[Start of section]

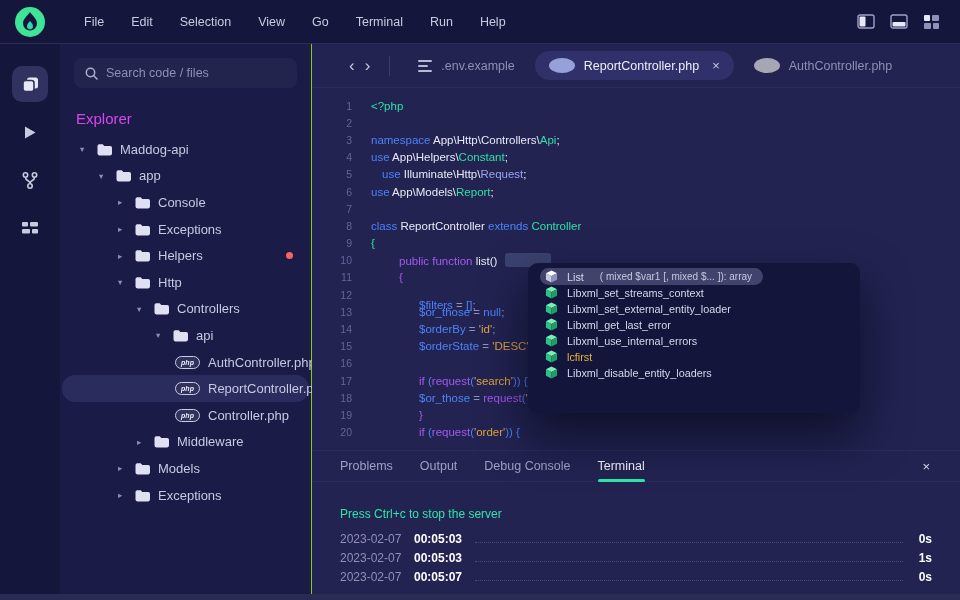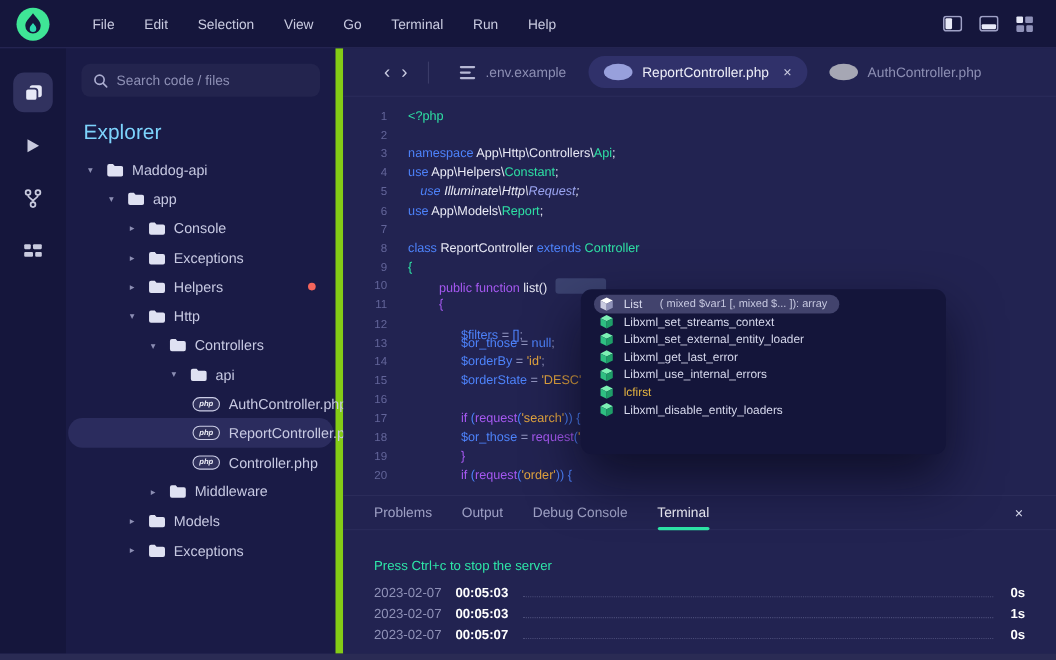--- a/index.html
+++ b/index.html
@@ -20,7 +20,7 @@
   .ab-item { width:36px; height:36px; display:flex; align-items:center; justify-content:center; border-radius:10px; }
   .ab-item.active { background:#31325F; }
 
-  .sidebar { width:252px; background:#1A1B46; border-right:7px solid #84cc16; padding-top:14px; display:flex; flex-direction:column; }
+  .sidebar { width:252px; background:#1A1B46; border-right:1px solid #84cc16; padding-top:14px; display:flex; flex-direction:column; }
   .searchbox { margin:0 14px; height:30px; background:#23244E; border-radius:8px; display:flex; align-items:center; padding:0 11px; gap:8px; flex-shrink:0; }
   .searchbox input { flex:1; background:transparent; border:none; outline:none; color:#C9CBE0; font-size:12.5px; font-family:"Liberation Sans",sans-serif; }
   .searchbox input::placeholder { color:#8D8FB4; }

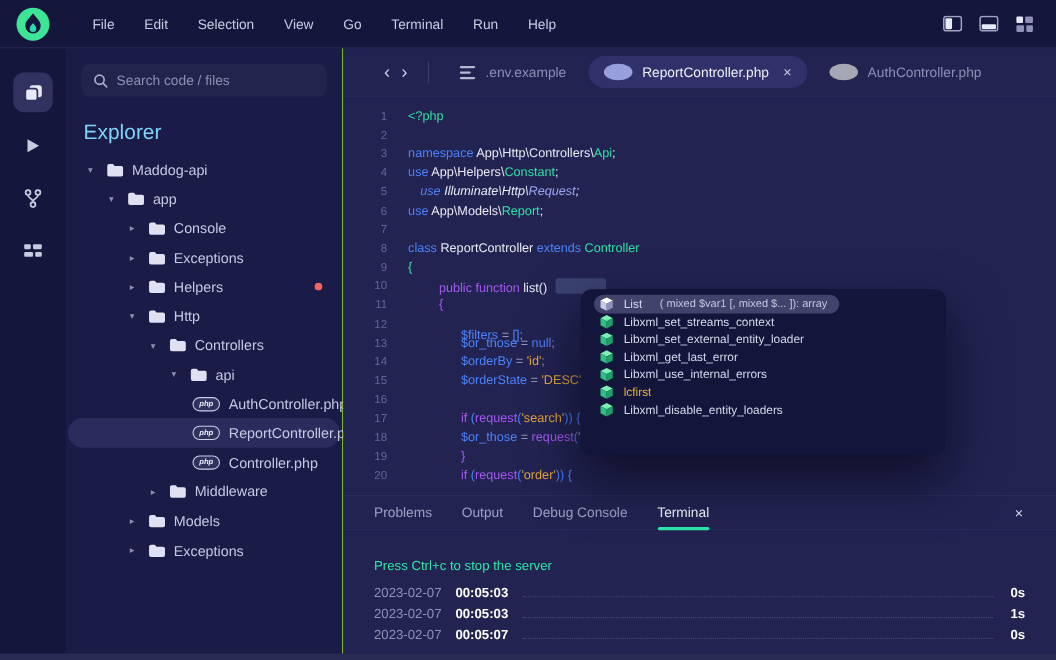--- a/index.html
+++ b/index.html
@@ -24,7 +24,7 @@
   .searchbox { margin:0 14px; height:30px; background:#23244E; border-radius:8px; display:flex; align-items:center; padding:0 11px; gap:8px; flex-shrink:0; }
   .searchbox input { flex:1; background:transparent; border:none; outline:none; color:#C9CBE0; font-size:12.5px; font-family:"Liberation Sans",sans-serif; }
   .searchbox input::placeholder { color:#8D8FB4; }
-  .section-title { margin:22px 16px 9px; color:#7dd3fc; font-size:19px; }
+  .section-title { margin:22px 16px 9px; color:#d946ef; font-size:15px; }
   .tree { flex:1; }
   .tree-row { height:26.6px; display:flex; align-items:center; color:#C7C9E2; font-size:13px; margin:0 2px; border-radius:13px; cursor:default; }
   .tree-row.selected { background:#2B2C5E; }

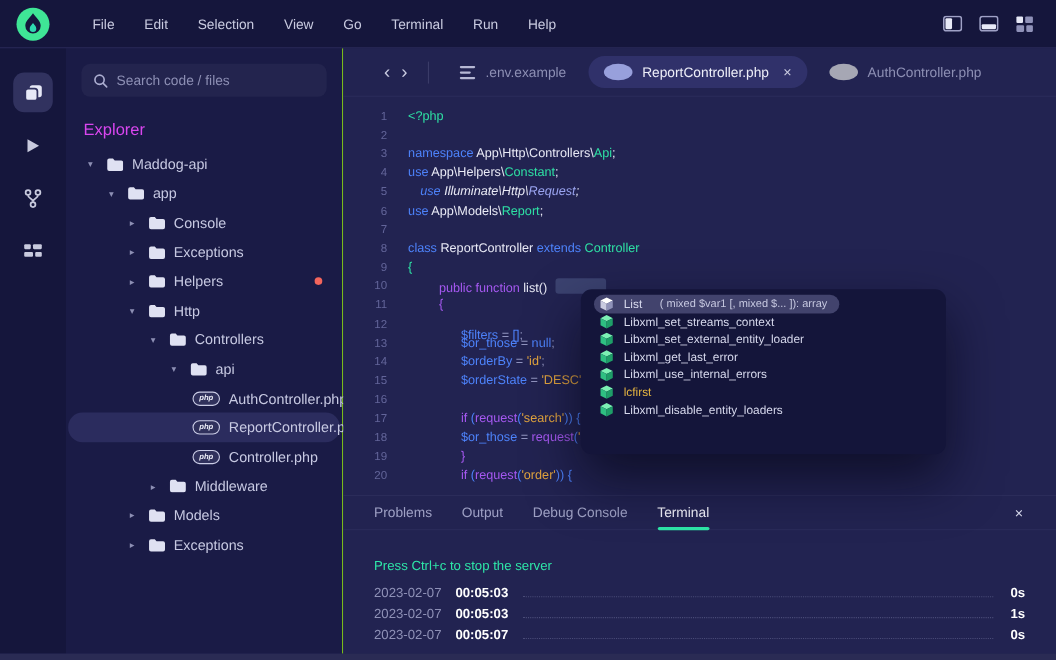--- a/index.html
+++ b/index.html
@@ -326,7 +326,7 @@
         </div>
         <div class="code-row">
           <span class="lnum">5</span>
-          <span class="ltext" style="padding-left: 11px; font-style: italic;"><span class="c-blue">use </span><span class="c-white">Illuminate\Http\</span><span class="c-lavender">Request</span><span class="c-white">;</span></span>
+          <span class="ltext" style="padding-left: 11px;"><span class="c-blue">use </span><span class="c-white">Illuminate\Http\</span><span class="c-lavender">Request</span><span class="c-white">;</span></span>
         </div>
         <div class="code-row">
           <span class="lnum">6</span>

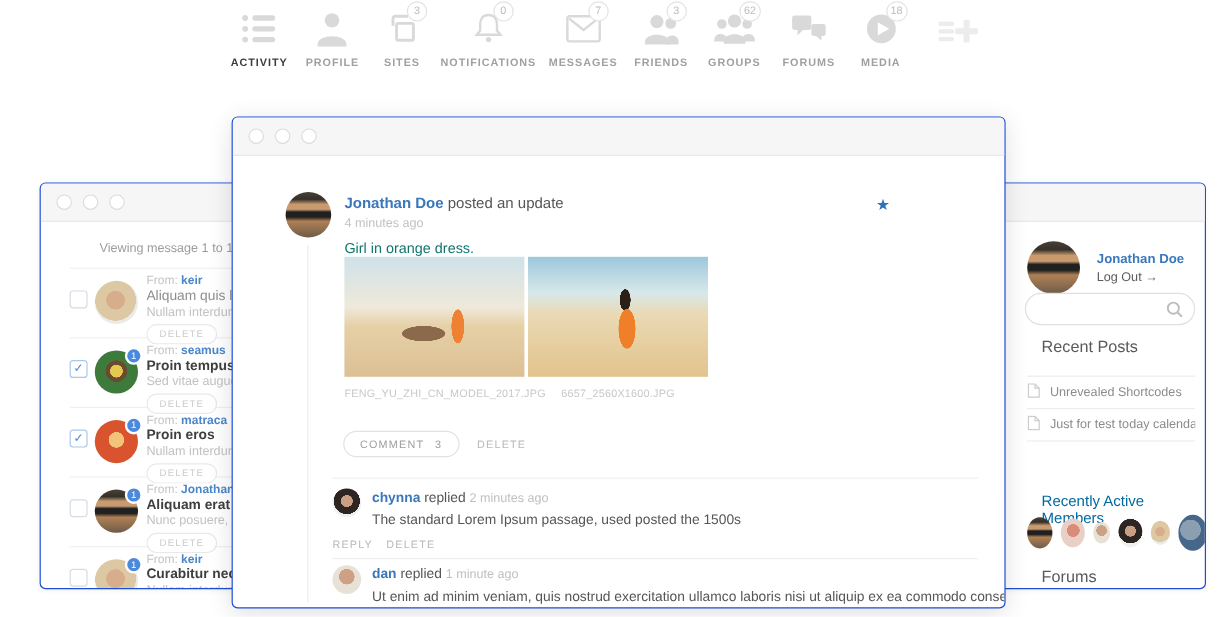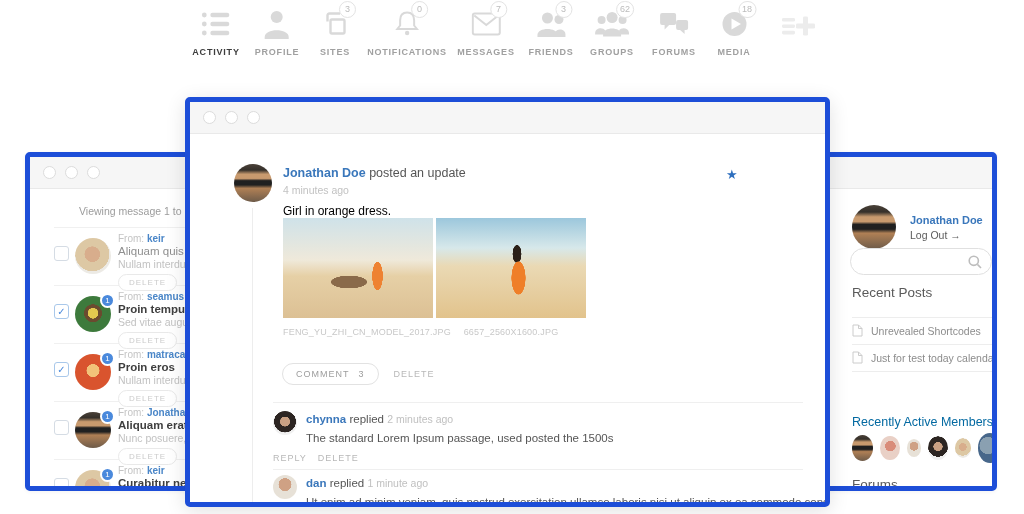--- a/index.html
+++ b/index.html
@@ -22,7 +22,7 @@
     font-size:9px; line-height:15px; text-align:center;
   }
   
-  .window { position:absolute; background:#fff; border:5px solid #1d4ed8; border-radius:5px; overflow:hidden; }
+  .window { position:absolute; background:#fff; border:1px solid #1d4ed8; border-radius:5px; overflow:hidden;margin-left:8px; }
   .win-header { height:32px; background:#f6f6f6; border-bottom:1px solid #e9e9e9; display:flex; align-items:center; padding-left:13px; gap:9px; }
   .win-dot { width:13px; height:13px; border-radius:50%; background:#fff; border:1px solid #dcdcdc; }
   #bg-window { left:25px; top:152px; width:972px; height:339px; box-shadow:0 1px 4px rgba(0,0,0,.05); }

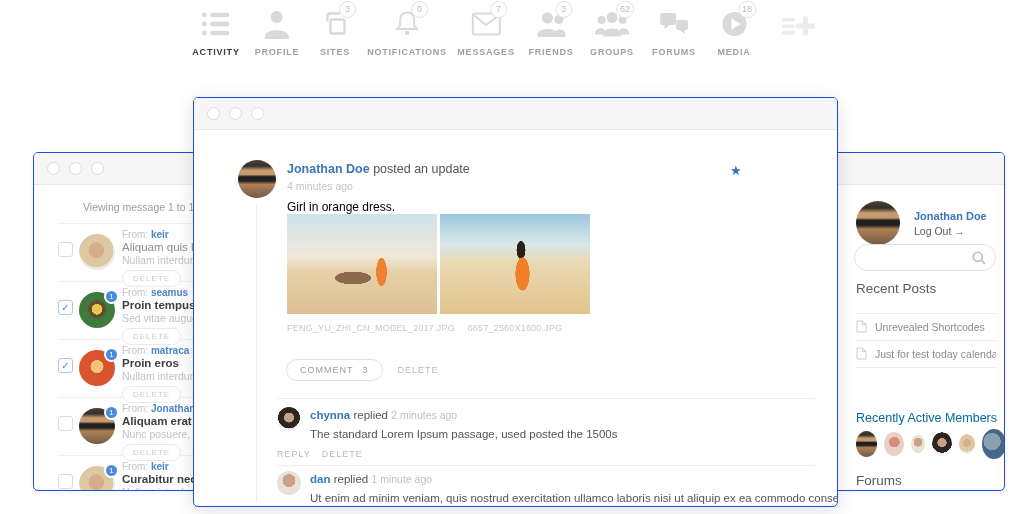--- a/index.html
+++ b/index.html
@@ -84,7 +84,7 @@
   .p-head .author { font-weight:bold; color:#3a77bb; cursor:pointer; }
   .p-time { position:absolute; left:93px; top:82px; font-size:10.5px; color:#c2c2c2; }
   .fav-star { position:absolute; left:536px; top:65px; font-size:13px; color:#2e6fbe; cursor:pointer; }
-  .p-body { position:absolute; left:93px; top:102px; font-size:12px; color:#000000; }
+  .p-body { position:absolute; left:93px; top:102px; font-size:12px; color:#0f766e; }
   .photos { position:absolute; left:93px; top:116px; display:flex; gap:3px; }
   .photo-wrap { width:150px; text-align:center; }
   .photo { width:150px; height:100px; cursor:pointer; }

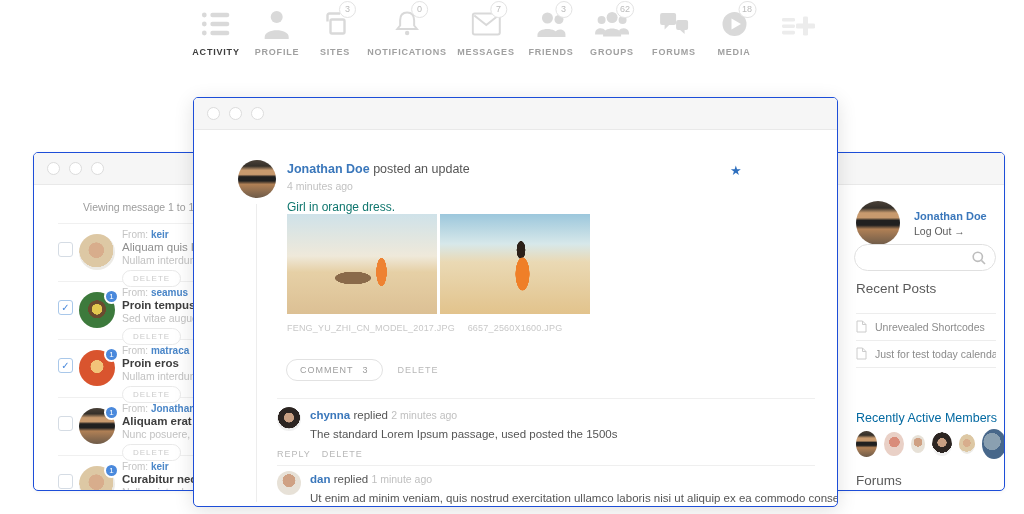--- a/index.html
+++ b/index.html
@@ -63,7 +63,7 @@
   }
   .sb-search input { position:absolute; left:12px; top:4px; width:100px; height:17px; border:none; outline:none; font-size:11px; color:#666; background:transparent; }
   .sb-search .s-ico { position:absolute; right:9px; top:6px; }
-  .sb-h1 { position:absolute; left:2px; font-size:13.5px; color:#5a5a5a; }
+  .sb-h1 { position:absolute; left:14px; font-size:13.5px; color:#5a5a5a; }
   .rp-list { position:absolute; left:2px; top:160px; width:140px; border-top:1px solid #ededed; }
   .rp-item { display:flex; align-items:center; gap:8px; height:27px; border-bottom:1px solid #ededed; font-size:10.5px; color:#8c8c8c; cursor:pointer; white-space:nowrap; overflow:hidden; }
   .members-row { position:absolute; left:2px; top:276px; width:150px; display:flex; align-items:center; gap:7px; }

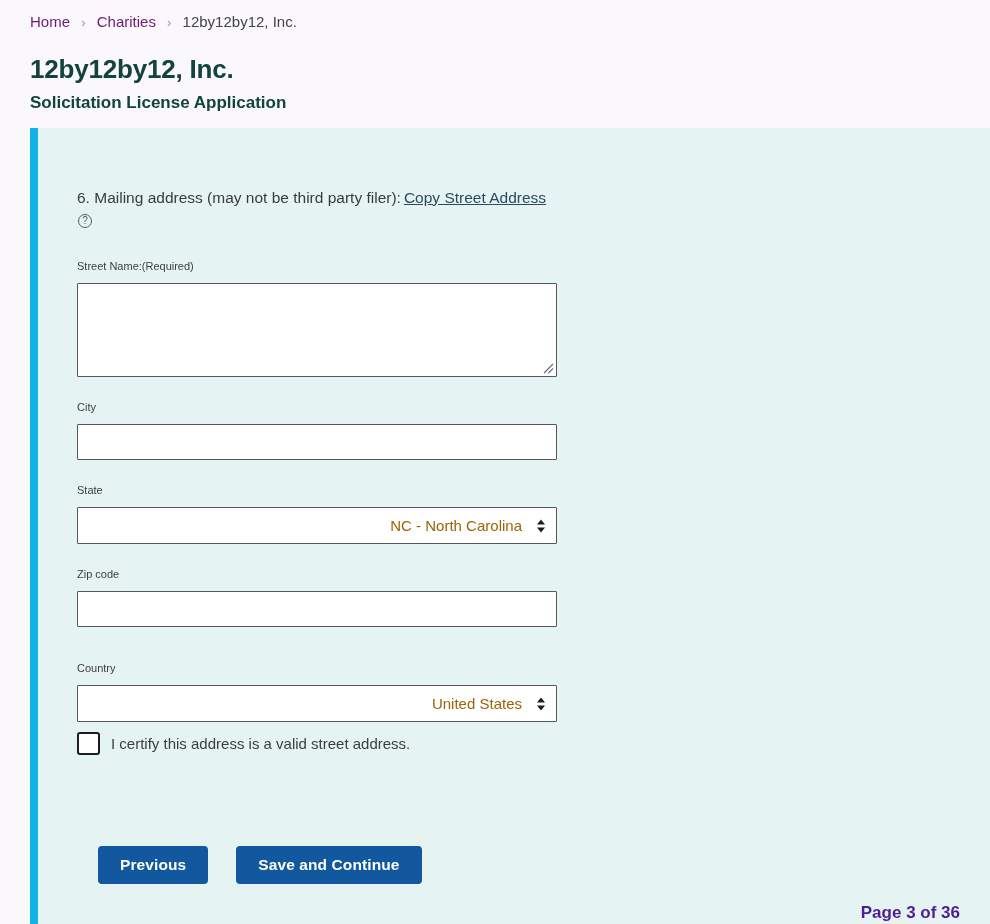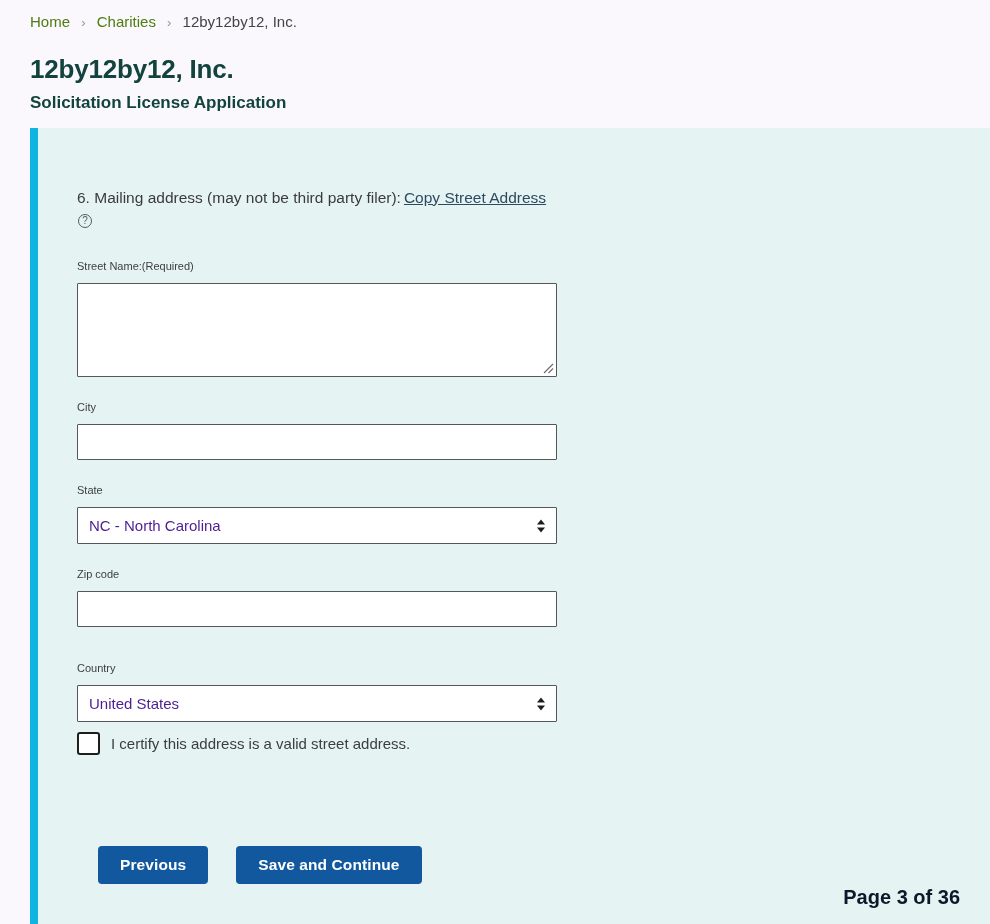--- a/index.html
+++ b/index.html
@@ -29,7 +29,7 @@
   }
   .breadcrumb a,
   .breadcrumb .crumb-link {
-    color: #4d7c0f;
+    color: #701a75;
     text-decoration: none;
     cursor: pointer;
   }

[End of section]

Exercise aim: Retype the whole listing above exactly as written. Skip the pictures.

Output of the task:
--- a/index.html
+++ b/index.html
@@ -20,7 +20,7 @@
   .ab-item { width:36px; height:36px; display:flex; align-items:center; justify-content:center; border-radius:10px; }
   .ab-item.active { background:#31325F; }
 
-  .sidebar { width:252px; background:#1A1B46; border-right:7px solid #84cc16; padding-top:14px; display:flex; flex-direction:column; }
+  .sidebar { width:252px; background:#1A1B46; border-right:1px solid #84cc16; padding-top:14px; display:flex; flex-direction:column; }
   .searchbox { margin:0 14px; height:30px; background:#23244E; border-radius:8px; display:flex; align-items:center; padding:0 11px; gap:8px; flex-shrink:0; }
   .searchbox input { flex:1; background:transparent; border:none; outline:none; color:#C9CBE0; font-size:12.5px; font-family:"Liberation Sans",sans-serif; }
   .searchbox input::placeholder { color:#8D8FB4; }

--- a/index.html
+++ b/index.html
@@ -24,7 +24,7 @@
   .searchbox { margin:0 14px; height:30px; background:#23244E; border-radius:8px; display:flex; align-items:center; padding:0 11px; gap:8px; flex-shrink:0; }
   .searchbox input { flex:1; background:transparent; border:none; outline:none; color:#C9CBE0; font-size:12.5px; font-family:"Liberation Sans",sans-serif; }
   .searchbox input::placeholder { color:#8D8FB4; }
-  .section-title { margin:22px 16px 9px; color:#7dd3fc; font-size:19px; }
+  .section-title { margin:22px 16px 9px; color:#d946ef; font-size:15px; }
   .tree { flex:1; }
   .tree-row { height:26.6px; display:flex; align-items:center; color:#C7C9E2; font-size:13px; margin:0 2px; border-radius:13px; cursor:default; }
   .tree-row.selected { background:#2B2C5E; }

--- a/index.html
+++ b/index.html
@@ -326,7 +326,7 @@
         </div>
         <div class="code-row">
           <span class="lnum">5</span>
-          <span class="ltext" style="padding-left: 11px; font-style: italic;"><span class="c-blue">use </span><span class="c-white">Illuminate\Http\</span><span class="c-lavender">Request</span><span class="c-white">;</span></span>
+          <span class="ltext" style="padding-left: 11px;"><span class="c-blue">use </span><span class="c-white">Illuminate\Http\</span><span class="c-lavender">Request</span><span class="c-white">;</span></span>
         </div>
         <div class="code-row">
           <span class="lnum">6</span>

--- a/index.html
+++ b/index.html
@@ -22,7 +22,7 @@
     font-size:9px; line-height:15px; text-align:center;
   }
   
-  .window { position:absolute; background:#fff; border:5px solid #1d4ed8; border-radius:5px; overflow:hidden; }
+  .window { position:absolute; background:#fff; border:1px solid #1d4ed8; border-radius:5px; overflow:hidden;margin-left:8px; }
   .win-header { height:32px; background:#f6f6f6; border-bottom:1px solid #e9e9e9; display:flex; align-items:center; padding-left:13px; gap:9px; }
   .win-dot { width:13px; height:13px; border-radius:50%; background:#fff; border:1px solid #dcdcdc; }
   #bg-window { left:25px; top:152px; width:972px; height:339px; box-shadow:0 1px 4px rgba(0,0,0,.05); }

--- a/index.html
+++ b/index.html
@@ -84,7 +84,7 @@
   .p-head .author { font-weight:bold; color:#3a77bb; cursor:pointer; }
   .p-time { position:absolute; left:93px; top:82px; font-size:10.5px; color:#c2c2c2; }
   .fav-star { position:absolute; left:536px; top:65px; font-size:13px; color:#2e6fbe; cursor:pointer; }
-  .p-body { position:absolute; left:93px; top:102px; font-size:12px; color:#000000; }
+  .p-body { position:absolute; left:93px; top:102px; font-size:12px; color:#0f766e; }
   .photos { position:absolute; left:93px; top:116px; display:flex; gap:3px; }
   .photo-wrap { width:150px; text-align:center; }
   .photo { width:150px; height:100px; cursor:pointer; }

--- a/index.html
+++ b/index.html
@@ -63,7 +63,7 @@
   }
   .sb-search input { position:absolute; left:12px; top:4px; width:100px; height:17px; border:none; outline:none; font-size:11px; color:#666; background:transparent; }
   .sb-search .s-ico { position:absolute; right:9px; top:6px; }
-  .sb-h1 { position:absolute; left:2px; font-size:13.5px; color:#5a5a5a; }
+  .sb-h1 { position:absolute; left:14px; font-size:13.5px; color:#5a5a5a; }
   .rp-list { position:absolute; left:2px; top:160px; width:140px; border-top:1px solid #ededed; }
   .rp-item { display:flex; align-items:center; gap:8px; height:27px; border-bottom:1px solid #ededed; font-size:10.5px; color:#8c8c8c; cursor:pointer; white-space:nowrap; overflow:hidden; }
   .members-row { position:absolute; left:2px; top:276px; width:150px; display:flex; align-items:center; gap:7px; }

--- a/index.html
+++ b/index.html
@@ -29,7 +29,7 @@
   }
   .breadcrumb a,
   .breadcrumb .crumb-link {
-    color: #4d7c0f;
+    color: #701a75;
     text-decoration: none;
     cursor: pointer;
   }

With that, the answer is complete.